In a conference in Kuwait on Jan. 30, Lebanon appealed to the Arab League and the international donor community for some $200 million to help the government cope with a rising number of Syrian refugees in Lebanon, which has reached over 300,000 refugees, a number expected to increase to more than half a million by this summer.

Ban also hailed the president’s effort in bringing together Lebanese parties over a national defense strategy and urged Lebanese politicians to return to the dialogue table following the crisis sparked by the assassination of a senior security official Brig. Gen.
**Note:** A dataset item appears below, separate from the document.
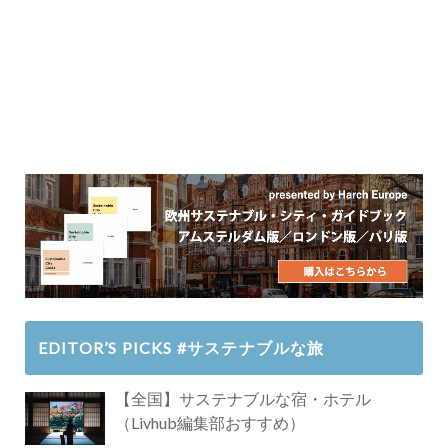
EDITOR’S PICKS #サステナブルな旅
【全国】サステナブルな宿・ホテル
（Livhub編集部おすすめ）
Wissam al-Hasan.

The U.N. chief also said that the Oct. 19 killing of Hasan should not go unpunished, nor should other assassination attempts, so as to spare politicians from living amid death threats.

Ban said the National Dialogue would be the “best mechanism” to ensure an agreement would be reached on ensuring arms were kept within the Lebanese state.

He cited repeated security incidents in the northern city of Tripoli, saying that the recurrence of armed clashes “underlines the extent to which Lebanon needs to take further concrete steps to counter the prevalence of weapons outside the authority of the state.”

Ban also voiced concern over some “aggressive behavior towards UNIFIL personnel,” but added that the number of incidents between southern residents and soldiers operating in the international troops is “marginal.”

He also hailed the efforts by the Lebanese Army in light of rising security challenges in the country and the region and said the Army has “for the first time, at the prompting of the Lebanese government, sought to prioritize strategically its immediate needs in light of those multiple challenges.”

In his previous report issued last year, Ban also stressed the need for commitment to dissociation from events in Syria and hailed President Sleiman’s efforts to resume Dialogue, reiterating that Hezbollah and other group’s continued possession of arms outside state control violates Resolutions 1559 and 1701.